Since the last century it has been clear that the movement of objects must satisfy the laws of quantum mechanics. These predicted a number of amazing possibilities: an object could, in principle, be found at two locations at once, and it will always move a bit, even at the temperature of absolute zero – it will then be in the quantum  ‘ground state'. Yet we never see such amazing behaviour in everyday objects because quantum effects can only be observed in systems that are extremely well isolated from their surroundings. In general, large objects are poorly isolated and so the influence of the surroundings quickly erase the quantum mechanical properties of the object in a process called 'decoherence'.
Until recently, scientists could therefore only observe quantum effects in miniscule objects the size of several atoms and molecules. Now the physicists from EPFL under the leadership of Tobias Kippenberg have demonstrated that the movement of an object containing a 100 million million atoms can be controlled at the level where quantum mechanics dominates. The trick is to illuminate the object with laser light.

A racing circuit for light
The researchers made a carefully shaped glass doughnut on a chip, with a diameter of 30 micrometres (about half the thickness of a hair). Just like a wine glass, the glass doughnut can vibrate at the right frequency. Yet at the same time the shape acts as a racing circuit for light, which can circle around in the glass doughnut. As the light goes round the bend it exerts a force on the surface of the glass. Despite its small size, this force has a significant effect in these structures because the light can circle 1 million times around the glass ring. The light force can set the ring in motion and let it vibrate, just like a finger rubbing over the edge of the wine glass. However, it can also attenuate the vibration and in so doing cool down the doughnut.

Cold, colder, ...
Cooling is vital to achieve the state in which quantum mechanical movements can be observed as such movement is normally overshadowed by random thermal movement. The researchers therefore placed the glass doughnut in a cryostat –a piece of equipment that ensures a constant low temperature –which brought it down to a temperature less than one degree above absolute zero. The light force of the laser light shone upon the doughnut then cools the movement of the doughnut 100 times further still until it is nearly at the quantum ground state. An even more important effect, however, is that the interaction between light and movement is so strong that they form an unusual connection: a small light pulse can be completely converted into a small vibration and vice versa. For the first time, this conversion from light to movement happened so quickly that the quantum properties of the light pulse were not erased by decoherence during the transformation process and were therefore transferred to the movement of the structure.

By overcoming decoherence, this result provides a powerful method for manipulating the quantum characteristics of mechanical movement and for observing the amazing predictions of quantum mechanics at work in relatively large man-made objects.
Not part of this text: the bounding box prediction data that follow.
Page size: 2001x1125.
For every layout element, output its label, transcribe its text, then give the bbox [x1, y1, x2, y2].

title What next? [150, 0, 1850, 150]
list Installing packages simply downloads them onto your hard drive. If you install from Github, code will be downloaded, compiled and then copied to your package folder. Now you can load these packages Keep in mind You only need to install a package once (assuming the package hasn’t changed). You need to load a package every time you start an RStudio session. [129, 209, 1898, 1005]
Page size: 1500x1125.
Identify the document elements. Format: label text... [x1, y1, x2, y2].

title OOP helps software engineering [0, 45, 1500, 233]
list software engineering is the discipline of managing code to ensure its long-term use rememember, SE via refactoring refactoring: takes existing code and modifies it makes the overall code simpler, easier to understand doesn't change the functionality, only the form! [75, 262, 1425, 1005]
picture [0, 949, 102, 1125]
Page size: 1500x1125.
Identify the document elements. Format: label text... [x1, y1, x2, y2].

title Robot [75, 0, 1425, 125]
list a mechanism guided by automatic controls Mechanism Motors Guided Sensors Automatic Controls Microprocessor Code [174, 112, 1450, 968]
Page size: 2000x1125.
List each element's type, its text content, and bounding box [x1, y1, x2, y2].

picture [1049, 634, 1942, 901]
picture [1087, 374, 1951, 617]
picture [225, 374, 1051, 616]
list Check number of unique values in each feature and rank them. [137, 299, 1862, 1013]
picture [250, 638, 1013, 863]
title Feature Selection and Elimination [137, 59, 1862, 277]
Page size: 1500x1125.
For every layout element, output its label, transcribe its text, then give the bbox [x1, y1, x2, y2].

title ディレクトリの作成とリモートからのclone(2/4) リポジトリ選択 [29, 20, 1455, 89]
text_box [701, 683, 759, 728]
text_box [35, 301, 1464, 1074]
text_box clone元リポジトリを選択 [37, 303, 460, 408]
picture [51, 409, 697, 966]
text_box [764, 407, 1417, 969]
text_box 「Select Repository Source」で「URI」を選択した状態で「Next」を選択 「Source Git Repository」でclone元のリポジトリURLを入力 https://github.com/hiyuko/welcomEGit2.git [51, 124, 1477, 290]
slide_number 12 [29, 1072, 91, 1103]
This makes it possible to explore the boundary between quantum mechanical and classic mechanical behaviour and to test the laws of quantum mechanics at a much larger scale than has so far been possible. However, there are more possibilities: mechanical oscillators can be coupled not only to light but also to a range of other quantum systems (for example, electric currents). They could therefore be used to 'translate' quantum information from these systems into light signals, which have the advantage that they can be easily transmitted over large distances through optical fibres.

Rubicon
With his thesis, Ewold Verhagen won the FOM Physics Thesis Award 2010. After that, he left for a 24-month period at the École Polytechnique Fédérale de Lausanne, where he carries out his research with a Rucibon grant from NWO. Rubicon is aimed at talented young scientists who have recently gained their doctorates. With the Rubicon grant they gain the opportunity to acquire up to two years of experience at a foreign university or research institute.